The Bunker, a managed service provider, suggests it is not size that will be the determining factor in deciding which cloud providers thrive under the GDPR.
Instead, the definitive attribute will be whether a company has a culture of information security instilled within the business.
Cloud service providers post-GDPR
Come May 2018, all parties will be signing up to the GDPR so everyone must demonstrate compliance, or face the financial consequences.
Cloud service providers (CSPs) of any size risk being hit with major fines if they fail to comply with the terms of the General Data Protection Regulation (GDPR); up to 4% of global annual turnover in some scenarios.
The Bunker warns that irrespective of size and where they sit in the supply chain, CSPs need to have the relevant capabilities and security in their DNA if they wish to achieve and maintain full compliance.

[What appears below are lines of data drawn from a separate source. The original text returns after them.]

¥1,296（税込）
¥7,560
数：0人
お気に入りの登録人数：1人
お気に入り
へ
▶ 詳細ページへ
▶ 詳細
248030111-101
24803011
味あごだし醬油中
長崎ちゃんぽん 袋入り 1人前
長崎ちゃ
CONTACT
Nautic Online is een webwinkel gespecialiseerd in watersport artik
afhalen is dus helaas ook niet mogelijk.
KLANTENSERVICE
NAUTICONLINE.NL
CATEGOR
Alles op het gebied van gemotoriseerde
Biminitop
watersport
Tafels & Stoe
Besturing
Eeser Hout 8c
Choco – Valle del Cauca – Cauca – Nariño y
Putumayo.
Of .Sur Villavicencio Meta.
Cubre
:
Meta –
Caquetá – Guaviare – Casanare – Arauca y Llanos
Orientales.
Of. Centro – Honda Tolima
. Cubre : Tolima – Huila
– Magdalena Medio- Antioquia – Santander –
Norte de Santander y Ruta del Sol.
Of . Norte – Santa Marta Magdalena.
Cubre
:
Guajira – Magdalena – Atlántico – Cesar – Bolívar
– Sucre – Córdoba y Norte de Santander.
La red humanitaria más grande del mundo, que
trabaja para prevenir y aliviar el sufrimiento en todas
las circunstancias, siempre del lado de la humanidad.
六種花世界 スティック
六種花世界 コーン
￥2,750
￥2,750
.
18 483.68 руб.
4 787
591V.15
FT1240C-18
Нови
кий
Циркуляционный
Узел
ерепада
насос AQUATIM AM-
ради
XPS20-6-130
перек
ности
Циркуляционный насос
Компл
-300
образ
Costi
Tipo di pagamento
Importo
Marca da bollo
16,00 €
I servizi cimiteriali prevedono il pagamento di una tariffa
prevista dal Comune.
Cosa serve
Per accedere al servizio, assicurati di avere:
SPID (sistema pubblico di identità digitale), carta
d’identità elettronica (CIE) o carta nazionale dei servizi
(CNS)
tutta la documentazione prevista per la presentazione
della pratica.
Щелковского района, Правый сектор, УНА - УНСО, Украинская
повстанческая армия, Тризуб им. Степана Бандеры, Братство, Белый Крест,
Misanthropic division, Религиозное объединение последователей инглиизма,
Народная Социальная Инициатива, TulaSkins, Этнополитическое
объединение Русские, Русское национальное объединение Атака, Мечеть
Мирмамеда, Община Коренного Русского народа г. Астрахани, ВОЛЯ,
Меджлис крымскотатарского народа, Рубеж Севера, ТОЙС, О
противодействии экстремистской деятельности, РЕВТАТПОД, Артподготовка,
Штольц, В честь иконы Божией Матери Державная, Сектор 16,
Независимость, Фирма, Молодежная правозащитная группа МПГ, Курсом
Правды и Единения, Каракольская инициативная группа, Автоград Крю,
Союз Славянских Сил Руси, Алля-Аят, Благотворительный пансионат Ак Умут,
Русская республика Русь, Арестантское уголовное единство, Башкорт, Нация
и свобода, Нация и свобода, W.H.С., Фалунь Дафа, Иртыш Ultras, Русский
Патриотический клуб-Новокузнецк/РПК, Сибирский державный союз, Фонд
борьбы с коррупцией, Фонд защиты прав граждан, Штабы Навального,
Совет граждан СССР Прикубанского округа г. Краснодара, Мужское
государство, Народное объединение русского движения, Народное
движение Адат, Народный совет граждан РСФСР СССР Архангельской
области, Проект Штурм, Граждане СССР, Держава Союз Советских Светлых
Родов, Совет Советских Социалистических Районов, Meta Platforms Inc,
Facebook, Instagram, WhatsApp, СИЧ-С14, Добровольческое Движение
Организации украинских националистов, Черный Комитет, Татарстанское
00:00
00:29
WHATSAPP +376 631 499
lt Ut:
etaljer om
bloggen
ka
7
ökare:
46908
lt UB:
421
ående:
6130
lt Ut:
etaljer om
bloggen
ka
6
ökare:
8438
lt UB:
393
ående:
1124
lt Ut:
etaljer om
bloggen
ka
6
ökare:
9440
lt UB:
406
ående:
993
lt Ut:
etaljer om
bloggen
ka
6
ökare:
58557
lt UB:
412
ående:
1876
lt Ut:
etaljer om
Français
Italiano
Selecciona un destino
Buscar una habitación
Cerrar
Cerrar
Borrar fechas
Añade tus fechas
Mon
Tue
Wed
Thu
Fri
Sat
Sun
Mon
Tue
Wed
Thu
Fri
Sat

This view is opposed to data protection expert Kuan Hon, who suggested at the Cloud and Infrastructure Summit 2016 that it may be near impossible for cloud computing companies to put the required terms and conditions on their suppliers, unless they are as large as the giant vendors such as Amazon, Google and Microsoft due to the degree of leverage they have over their supply chains.
Instead responsibility will flow down the digital supply chain, putting a burden on smaller providers.
This, she predicted, will leave the larger players to dominate Europe’s cloud market.
“Because of the ‘flow down’ requirements it may be impossible for a cloud provider to actually comply with all of these requirements, unless they are one of the giants; one of the Amazons, Googles or Microsofts, because they control the supply chain and they can force these flow down provisions.
“[But] if you’re a small SaaS provider, and you are trying to negotiate with Amazon, Google or Microsoft, it’s going to be hard to get them to accept these extra obligations. Some of them might, but it’s going to be difficult. So, really, I believe this is going to drive business towards the cloud giants who control their supply chain,” warned Hon.
“This is not just cloud computing, this is all supply chains,” she added.
>See also: The cloud service provider: an inside story
Phil Bindley, CTO at The Bunker, however, believes that while there is only so far smaller companies can realistically perform due diligence along the supply chain company size will not be the determining factor for success in the European market.
Instead, the defining business attribute will be having a culture of information security instilled within the business.
Bindley explains: “The GDPR is a heavyweight piece of legislation and will challenge cloud providers of all sizes, but it is much more onerous to comply with for those that don’t have security in their DNA.”
“It is likely that the herd will thin out over the next few years as less proficient CSPs are forced out of the market. For smaller CSPs it may be hard to put the required conditions on larger suppliers, however, this is not impossible.”
“The GDPR stipulates that there is joint liability between controllers and processors. Consequently, if an individual raises a claim, even those at the top of the chain could be liable.”
“Moreover, it will be the customer’s choice who they want the fines paid by and it is then up to the data processor to be refunded money from the responsible parties within the supply chain.”
“Ultimately, the GDPR is about protecting EU citizens’ data. In order to do this effectively companies must have a culture of information security ingrained within their business; taking this approach has the benefit of making companies more competitive by allowing them to manage risk effectively.”
“It doesn’t matter about the size of the supplier, without a secure framework in place people are not going to want to do business with you,” concludes Bindley.”